Collected data entries:
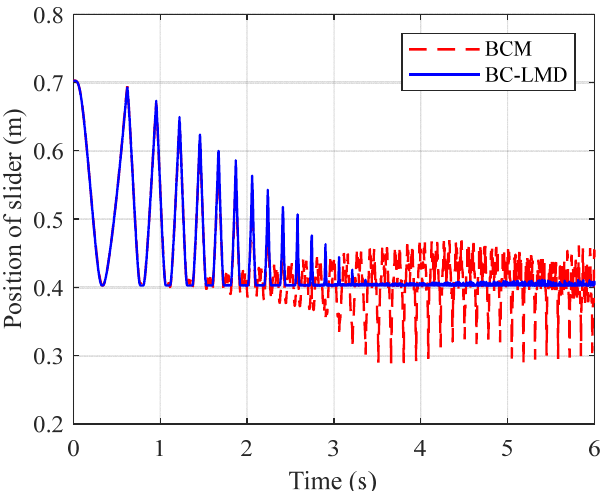
The bounds obtained by the BC-LMD present a tighter envelope compared with the BCM.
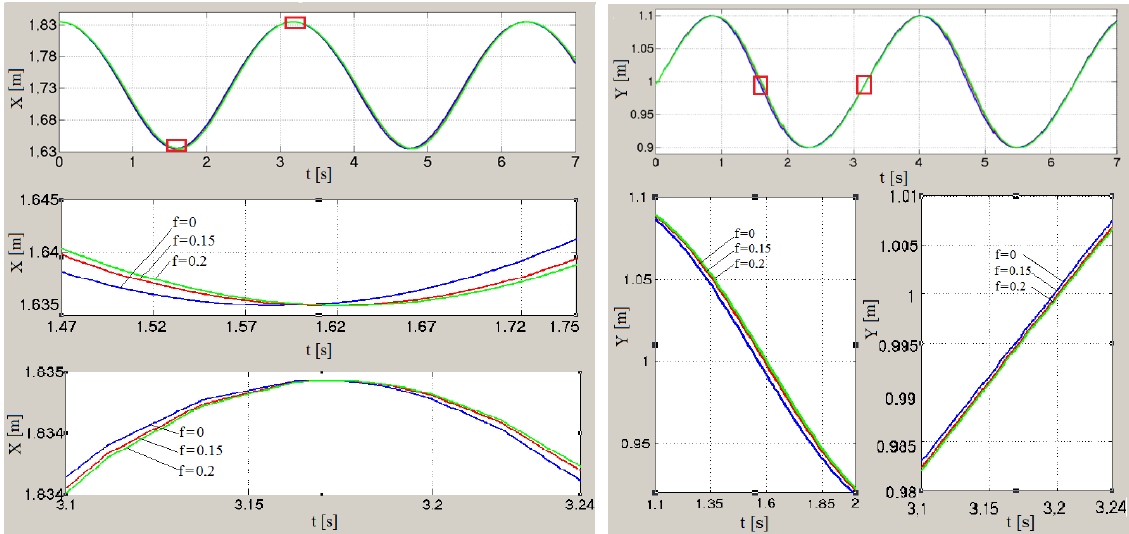
Figure 15. Graphs of coordinates X ( t ) and Y ( t ) of point C for different values of the coefficient of sliding friction f and for coefficient of rotational friction k = 0 and for load mass M = 70kg.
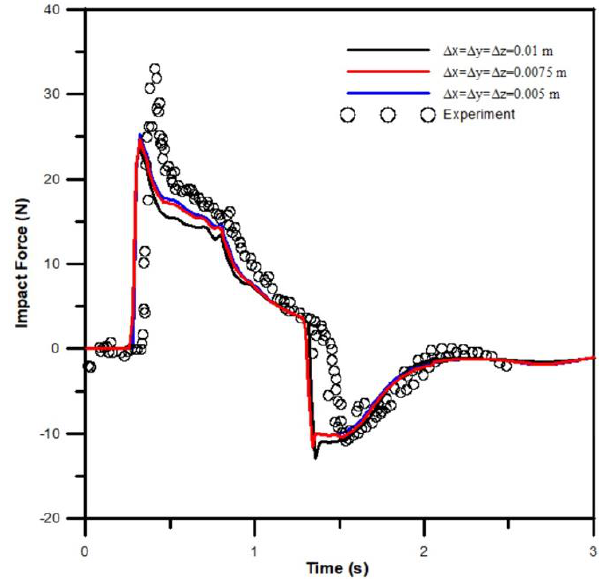
Figure 5. Time history of the impact force on the square obstacle.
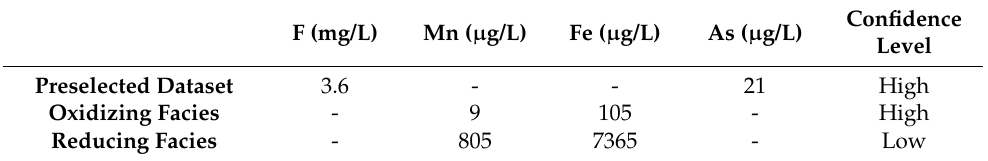
Table 3. Calculated NBLs and associated confidence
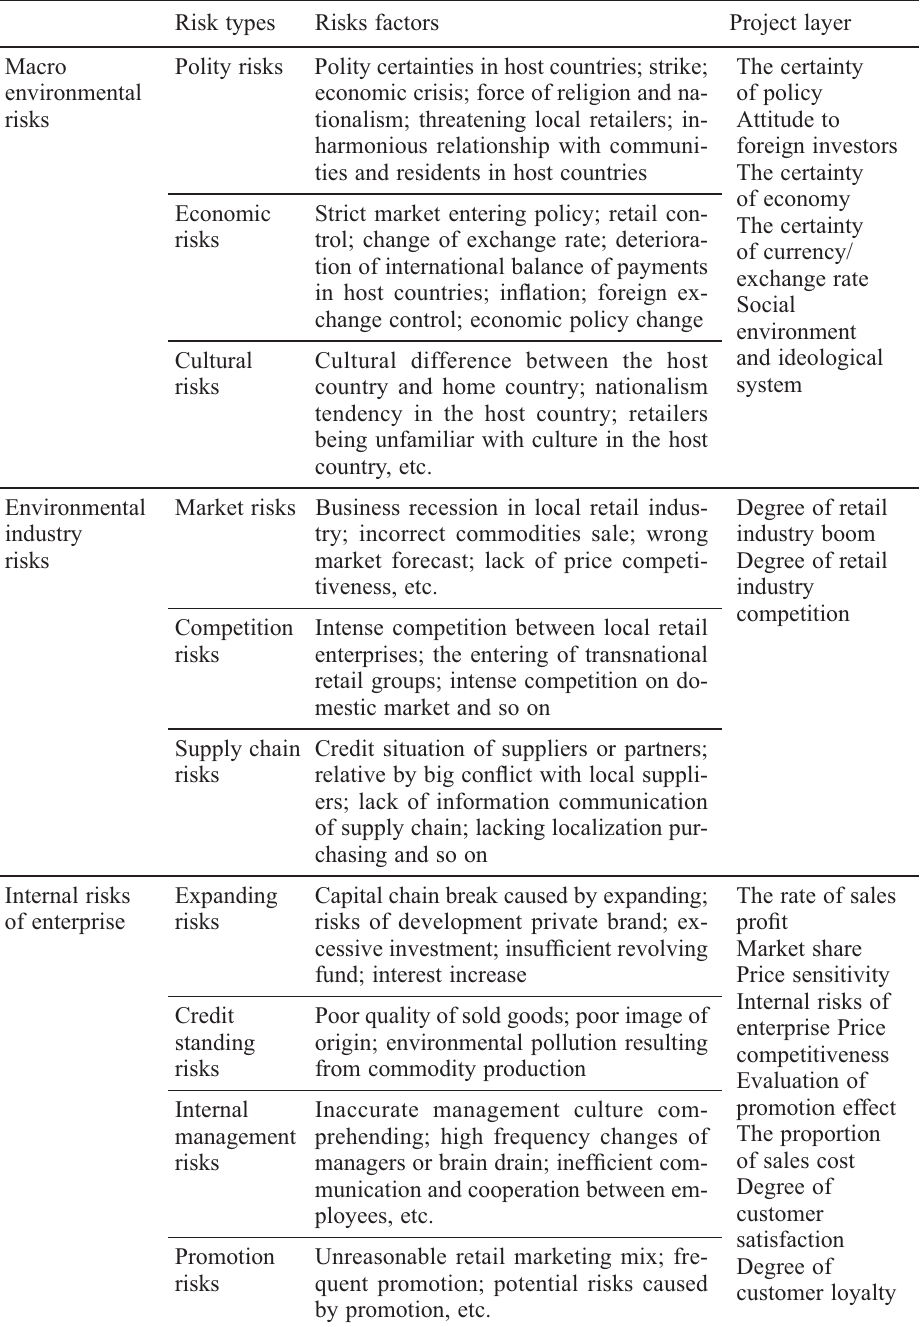
Table 1. Environmental risk types and factors infl uencing their occurrence in retail enterprise transnational marketing (Zhang et al .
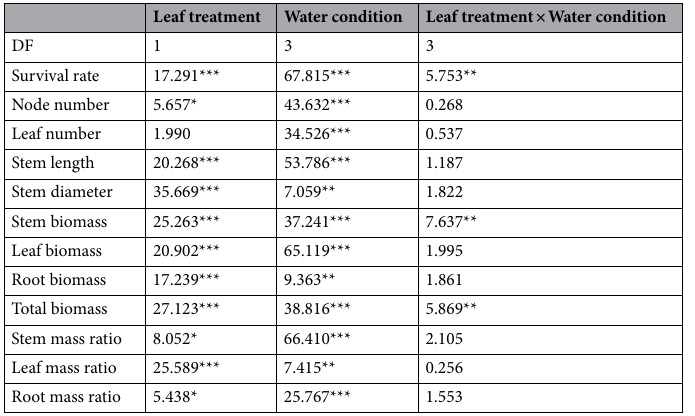
Table 1. Two-way ANOVA for the survival rate, morphological traits, biomass, and biomass allocation of A. philoxeroides in Exp. 1. The degree of freedom (DF), F values and significance levels (*** P < 0.001, ** P < 0.01, * P < 0.05) are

WHAT THE EXERCISE ASKS:
Repeat only the lines from the line with "Table 3. Calculated" to the end of the entries, including both the first and the last line, and drop every picture.

TASK ANSWER:
Table 3. Calculated NBLs and associated confidence
Table 1. Environmental risk types and factors infl uencing their occurrence in retail enterprise transnational marketing (Zhang et al .
Table 1. Two-way ANOVA for the survival rate, morphological traits, biomass, and biomass allocation of A. philoxeroides in Exp. 1. The degree of freedom (DF), F values and significance levels (*** P < 0.001, ** P < 0.01, * P < 0.05) are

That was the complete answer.